Kepala SDN 1 Wonosuko, Soni Andiwijaya, menegaskan bahwa sejak sekolahnya mulai menerima penyaluran MBG hingga kini, belum ada satu pun keluhan yang masuk baik dari siswa maupun wali murid.
“Kami sangat mengapresiasi kehadiran program pemerintah ini. Sejak awal pelaksanaan, tidak ada keluhan dari peserta didik maupun wali murid,” ujar Soni saat ditemui di ruang kerjanya, Kamis (18/6/2026).
Menurut Soni, selain memenuhi kebutuhan gizi siswa, program ini sangat membantu meringankan beban orang tua atau wali murid, sehingga tidak perlu lagi menyiapkan bekal makan siang bagi anak‑anaknya.
Sejauh ini, makanan yang disajikan dinilai layak, bersih, dan sesuai standar gizi. Hal ini membuat siswa menyukainya serta lebih bersemangat mengikuti pembelajaran.
Pihak sekolah juga terus melakukan pengawasan agar kualitas, rasa, dan kebersihan tetap terjaga sesuai ketentuan yang berlaku.
“Sebagai penerima manfaat, kami turut mengawasi menu yang disajikan. Kami juga berkoordinasi secara intens dengan pihak SPPG terkait hal teknis, misalnya penundaan pengiriman jika ada kegiatan sekolah dan hal serupa,” paparnya.
Sekolah juga menampung aspirasi dan masukan dari siswa, yang selanjutnya disampaikan kepada SPPG sebagai bahan evaluasi.
“Setiap hari kami menanyakan langsung kepada siswa mengenai menu yang disajikan untuk mengetahui tanggapan mereka. Alhamdulillah, tidak ada keluhan, dan kami sangat mengapresiasi kinerja dapur SPPG Wonosuko,” ungkapnya.

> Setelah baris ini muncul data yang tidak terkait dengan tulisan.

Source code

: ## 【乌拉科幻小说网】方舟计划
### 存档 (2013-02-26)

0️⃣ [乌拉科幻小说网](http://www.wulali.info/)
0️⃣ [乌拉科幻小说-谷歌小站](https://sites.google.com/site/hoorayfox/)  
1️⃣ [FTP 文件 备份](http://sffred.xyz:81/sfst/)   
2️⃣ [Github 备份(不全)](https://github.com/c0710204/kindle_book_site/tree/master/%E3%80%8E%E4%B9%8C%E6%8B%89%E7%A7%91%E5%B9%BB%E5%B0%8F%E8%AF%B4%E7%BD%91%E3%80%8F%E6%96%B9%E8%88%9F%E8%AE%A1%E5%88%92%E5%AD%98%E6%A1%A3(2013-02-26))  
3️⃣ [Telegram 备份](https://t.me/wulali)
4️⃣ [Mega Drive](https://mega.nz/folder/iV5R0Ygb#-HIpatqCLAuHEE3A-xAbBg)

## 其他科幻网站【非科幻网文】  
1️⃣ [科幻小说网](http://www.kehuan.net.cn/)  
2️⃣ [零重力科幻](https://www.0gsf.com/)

Soni menambahkan, berbarengan dengan adanya MBG, para guru juga turut memberikan edukasi gizi agar siswa memahami manfaat makanan yang dikonsumsi sejak dini.
Ia menegaskan meski bukan tenaga ahli gizi, setidaknya sebagai pendidik dapat memberikan pemahaman sederhana, misalnya mengenai dampak buruk konsumsi garam dan Monosodium Glutamat (MSG atau micin) secara berlebihan bagi kesehatan.
“Kami mendukung penuh program ini karena tujuannya sangat mulia. Manfaatnya langsung dirasakan siswa, dan kami berharap program MBG dapat terus berkelanjutan, salah satunya guna membantu menekan angka stunting,” pungkasnya.